Another saying was “be thankful for small mercies”. Oh, that made perfect sense to an eight-year-old. My head seemed to be inundated with odd phrases, the meaning of which totally baffled me.
Years later, somewhat miffed that I’m old enough to understand the “hidden” messages, I find that I don’t count my blessings nearly enough. These include my children, who are happy, healthy and confident individuals; my friends, who are always there for me and without whom my world would be a very lonely place; my pupils, who make every day a surprise for me; other family members who know the “real me” and still like me. In fact, there are too many blessings for which I should be grateful - too numerous to count.
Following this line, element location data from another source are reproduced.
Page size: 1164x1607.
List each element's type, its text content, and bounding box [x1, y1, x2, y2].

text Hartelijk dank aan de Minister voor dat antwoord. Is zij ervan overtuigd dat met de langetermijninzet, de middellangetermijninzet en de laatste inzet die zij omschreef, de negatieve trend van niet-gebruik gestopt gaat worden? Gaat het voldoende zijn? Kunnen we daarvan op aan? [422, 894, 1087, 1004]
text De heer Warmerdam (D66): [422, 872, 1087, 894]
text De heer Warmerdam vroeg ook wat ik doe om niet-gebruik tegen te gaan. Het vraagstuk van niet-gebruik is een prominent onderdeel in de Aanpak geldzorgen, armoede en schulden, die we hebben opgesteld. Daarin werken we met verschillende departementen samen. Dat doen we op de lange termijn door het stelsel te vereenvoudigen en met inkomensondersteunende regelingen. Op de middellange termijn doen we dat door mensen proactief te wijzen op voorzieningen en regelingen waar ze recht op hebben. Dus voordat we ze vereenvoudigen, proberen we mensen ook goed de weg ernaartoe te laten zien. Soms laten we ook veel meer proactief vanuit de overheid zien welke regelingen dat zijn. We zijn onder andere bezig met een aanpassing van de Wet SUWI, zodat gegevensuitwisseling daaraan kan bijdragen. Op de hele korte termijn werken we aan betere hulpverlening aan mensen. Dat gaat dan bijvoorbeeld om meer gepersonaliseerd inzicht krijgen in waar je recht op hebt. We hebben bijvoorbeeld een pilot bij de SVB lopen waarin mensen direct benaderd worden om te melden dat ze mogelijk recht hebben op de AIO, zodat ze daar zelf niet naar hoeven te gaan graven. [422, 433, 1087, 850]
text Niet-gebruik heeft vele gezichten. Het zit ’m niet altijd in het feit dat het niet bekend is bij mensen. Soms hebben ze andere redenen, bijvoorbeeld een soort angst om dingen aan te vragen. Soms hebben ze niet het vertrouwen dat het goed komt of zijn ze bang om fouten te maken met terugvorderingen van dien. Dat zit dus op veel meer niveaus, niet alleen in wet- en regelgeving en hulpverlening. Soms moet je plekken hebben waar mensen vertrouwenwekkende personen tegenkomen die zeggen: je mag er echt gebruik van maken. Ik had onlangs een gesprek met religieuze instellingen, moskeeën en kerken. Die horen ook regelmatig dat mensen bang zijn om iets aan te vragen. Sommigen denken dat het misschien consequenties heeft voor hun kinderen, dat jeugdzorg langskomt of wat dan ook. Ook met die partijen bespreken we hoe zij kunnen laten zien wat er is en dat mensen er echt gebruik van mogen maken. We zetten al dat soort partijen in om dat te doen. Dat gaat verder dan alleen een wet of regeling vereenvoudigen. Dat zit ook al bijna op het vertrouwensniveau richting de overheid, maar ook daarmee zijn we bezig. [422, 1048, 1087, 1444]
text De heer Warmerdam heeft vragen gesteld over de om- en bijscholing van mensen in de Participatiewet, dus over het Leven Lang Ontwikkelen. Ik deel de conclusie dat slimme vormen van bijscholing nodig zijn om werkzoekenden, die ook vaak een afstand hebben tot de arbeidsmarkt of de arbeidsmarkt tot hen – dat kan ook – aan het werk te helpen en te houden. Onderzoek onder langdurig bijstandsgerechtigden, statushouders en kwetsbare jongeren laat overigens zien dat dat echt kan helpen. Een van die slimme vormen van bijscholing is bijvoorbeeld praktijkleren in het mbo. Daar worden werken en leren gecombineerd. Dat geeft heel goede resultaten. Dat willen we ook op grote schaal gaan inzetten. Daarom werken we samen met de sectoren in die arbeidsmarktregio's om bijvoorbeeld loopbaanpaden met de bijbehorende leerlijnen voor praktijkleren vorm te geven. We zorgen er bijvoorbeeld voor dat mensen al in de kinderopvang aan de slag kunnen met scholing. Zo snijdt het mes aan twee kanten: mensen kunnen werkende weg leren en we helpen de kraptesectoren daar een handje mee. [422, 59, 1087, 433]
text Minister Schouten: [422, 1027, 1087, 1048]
I was recently working with nine children, eight of whom knew each other. We had been practising for weeks and, finally, the “big day” arrived. One child didn’t come so his readings had to be hastily allocated to another child. Not wishing to put pressure on anyone, I left the decision with the children. Imagine my surprise when one of the eight announced that she would share the readings with the child who had been a stranger a few weeks ago. Kids are blessings indeed.
We live in a society of “doom and gloom” and “woe is me”, always looking at the negative side of life. We need to be more positive. As the kids would say, “get over it”. We’re only here for a short while and we should make every minute count.